The long journeys of all were ended, for the time being, anyway. They were locked up in the physical recordings and the wathans that floated whirling in the central well.
22
His investigation of the Ripper affair was completed; the mystery, solved. Now he could take residence in his private world, but, for some unfathomable reason, he was still reluctant to do so. Nevertheless, he could not put off moving long. It irked him to be unconsciously opposing himself; he would not put up with it.

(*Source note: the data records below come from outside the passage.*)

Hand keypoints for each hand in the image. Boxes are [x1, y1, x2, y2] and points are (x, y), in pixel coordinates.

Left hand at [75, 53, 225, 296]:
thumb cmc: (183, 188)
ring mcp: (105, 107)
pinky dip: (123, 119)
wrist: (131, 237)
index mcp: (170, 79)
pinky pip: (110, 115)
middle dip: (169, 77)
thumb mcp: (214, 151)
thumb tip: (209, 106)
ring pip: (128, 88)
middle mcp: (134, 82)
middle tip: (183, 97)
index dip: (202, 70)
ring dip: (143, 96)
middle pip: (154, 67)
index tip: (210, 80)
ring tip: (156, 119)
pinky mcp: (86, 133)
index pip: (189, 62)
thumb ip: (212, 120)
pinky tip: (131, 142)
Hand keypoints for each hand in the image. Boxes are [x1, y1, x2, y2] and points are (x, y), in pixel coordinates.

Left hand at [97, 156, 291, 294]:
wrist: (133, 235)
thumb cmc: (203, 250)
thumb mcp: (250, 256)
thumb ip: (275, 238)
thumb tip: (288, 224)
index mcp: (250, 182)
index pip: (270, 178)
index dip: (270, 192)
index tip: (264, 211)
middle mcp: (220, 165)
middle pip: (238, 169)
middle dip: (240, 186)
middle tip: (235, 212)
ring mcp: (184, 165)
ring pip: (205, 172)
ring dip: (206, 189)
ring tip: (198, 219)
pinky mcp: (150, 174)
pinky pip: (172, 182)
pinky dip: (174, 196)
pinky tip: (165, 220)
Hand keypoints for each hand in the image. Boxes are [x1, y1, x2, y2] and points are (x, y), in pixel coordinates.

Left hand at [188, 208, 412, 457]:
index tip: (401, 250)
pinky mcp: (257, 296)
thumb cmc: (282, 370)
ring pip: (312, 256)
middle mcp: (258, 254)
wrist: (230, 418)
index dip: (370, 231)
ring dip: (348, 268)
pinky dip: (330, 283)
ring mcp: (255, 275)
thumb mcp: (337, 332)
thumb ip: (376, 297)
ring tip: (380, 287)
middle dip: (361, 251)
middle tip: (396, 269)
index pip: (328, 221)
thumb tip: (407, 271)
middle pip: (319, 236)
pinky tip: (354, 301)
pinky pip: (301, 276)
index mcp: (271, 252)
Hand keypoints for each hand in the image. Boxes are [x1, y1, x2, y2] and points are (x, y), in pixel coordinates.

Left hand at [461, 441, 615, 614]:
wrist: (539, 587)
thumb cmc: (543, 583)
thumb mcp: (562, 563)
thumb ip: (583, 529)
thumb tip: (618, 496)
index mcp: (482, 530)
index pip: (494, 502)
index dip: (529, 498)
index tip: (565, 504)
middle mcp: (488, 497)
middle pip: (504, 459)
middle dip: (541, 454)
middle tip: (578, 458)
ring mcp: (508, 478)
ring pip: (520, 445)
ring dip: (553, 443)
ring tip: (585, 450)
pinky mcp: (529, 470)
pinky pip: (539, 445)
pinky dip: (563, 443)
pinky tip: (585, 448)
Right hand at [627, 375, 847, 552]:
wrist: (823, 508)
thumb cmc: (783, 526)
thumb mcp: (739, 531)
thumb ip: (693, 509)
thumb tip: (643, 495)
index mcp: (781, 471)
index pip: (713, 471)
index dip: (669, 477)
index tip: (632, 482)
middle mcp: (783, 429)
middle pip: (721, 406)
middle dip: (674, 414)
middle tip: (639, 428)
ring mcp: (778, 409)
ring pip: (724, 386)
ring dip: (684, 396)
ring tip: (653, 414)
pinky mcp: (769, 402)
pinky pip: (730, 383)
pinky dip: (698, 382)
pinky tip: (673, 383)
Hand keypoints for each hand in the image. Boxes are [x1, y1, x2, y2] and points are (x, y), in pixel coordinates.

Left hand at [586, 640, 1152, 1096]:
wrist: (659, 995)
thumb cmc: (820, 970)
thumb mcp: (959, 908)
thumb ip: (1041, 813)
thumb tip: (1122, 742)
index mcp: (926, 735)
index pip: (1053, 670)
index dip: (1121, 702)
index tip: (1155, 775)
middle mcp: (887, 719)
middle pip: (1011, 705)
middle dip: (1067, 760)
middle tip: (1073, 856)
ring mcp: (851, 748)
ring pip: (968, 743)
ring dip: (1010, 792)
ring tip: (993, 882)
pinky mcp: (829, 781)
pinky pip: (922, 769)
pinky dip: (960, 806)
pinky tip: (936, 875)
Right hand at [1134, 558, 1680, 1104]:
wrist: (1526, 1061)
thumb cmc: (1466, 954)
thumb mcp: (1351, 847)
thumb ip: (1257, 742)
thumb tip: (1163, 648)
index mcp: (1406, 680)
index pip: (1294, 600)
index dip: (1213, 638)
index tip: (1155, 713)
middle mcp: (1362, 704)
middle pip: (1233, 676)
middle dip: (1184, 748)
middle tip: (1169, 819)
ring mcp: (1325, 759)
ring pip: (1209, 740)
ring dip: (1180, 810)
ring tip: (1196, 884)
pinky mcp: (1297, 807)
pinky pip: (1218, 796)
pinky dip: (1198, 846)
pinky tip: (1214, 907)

Before going, though, he considered what he had been living through, vicariously, these past two weeks. He was shaken and appalled, especially by the world as seen through the eyes of the whores. He had witnessed many savage and grisly deeds and much injustice and oppression, but none matched the grisliness and inhumanity of the deed that was the East End of London in the 1880s. In this relatively small area were jampacked eight hundred thousand people, hungry most of the time, eating swill and glad to have it, drunk if they could afford it and often when they could not, dwelling in small, dirty rooms with sweating peeling walls alive with vermin, cruel to each other, ignorant, superstitious, and, worst condition of all, hopeless.
Burton knew that the lives of the East Enders had been wretched, but not until he had lived in it, even if in a secondhand manner, was he made sick and guilty by the mere existence of that hellhole. Guilty because he now understood that he and all others who had ignored it were responsible.
From one viewpoint, perverted but nevertheless valid, the Ripper had done a deed of mercy when he had put those hungry, gaunt, diseased and hopeless whores out of their deep misery.
Also, unwittingly, he had forced the England outside of the East End to look at the inferno they had turned their eyes away from. The result had been a great cry for change, and many buildings had been torn down to make way for better housing. But in time the poverty and pain had resumed its former level—it had never subsided much—and the East End was forgotten by those who did not have to live there.
Frigate, when told by Burton of the results of his investigation, was intrigued. He said, “What you should do is track down those absentee landlords who made money from the horribly poor and deliver them to oblivion.”
“That’s Marxism,” Burton said.
“I despised the practice of communism, but it had some great ideals,” Frigate said. “I also despised the practice of capitalism, many aspects of it anyway.”
“But it had its ideals,” Burton said.
He had looked at Frigate and then laughed. “Has any social-political-economic system ever gotten anywhere near its ideals? Haven’t they all been corrupted?”
“Of course. So … the corrupters should be punished.”
Nur el-Musafir had pointed out what they knew but had ignored.
“It does not matter what they … we … did on Earth. What matters is what we’re doing now. If the corrupter and the corrupted have changed for the better, then they should be rewarded as much as those who have always been virtuous. Now, let me define virtue and the virtuous …” He smiled.
“No, I think not. You are tired of the sage of the tower, as you sometimes call me. My truths make you uneasy even though you agree with me.”
Frigate said, “About this business of wondering whom to resurrect to be our companions. Take Cleopatra, for instance. You and I would like to see her in the flesh and hear her story, find out the truth of what went on then. But she liked to stick sharp pins in her slave-girls’ breasts, and she could enjoy their screams and writhings. Shakespeare ignored that when he wrote Antony and Cleopatra. So did George Bernard Shaw in his Caesar and Cleopatra. From a literary viewpoint, they were right. Could you believe in or care about the genius and greatness of Cleopatra and Caesar or sorrow over their tragedy if you saw their barbaric sadism and callous murderousness? We, however, live in the real world, not that of fiction. So, would you want Cleopatra or Caesar or Antony as your neighbor?”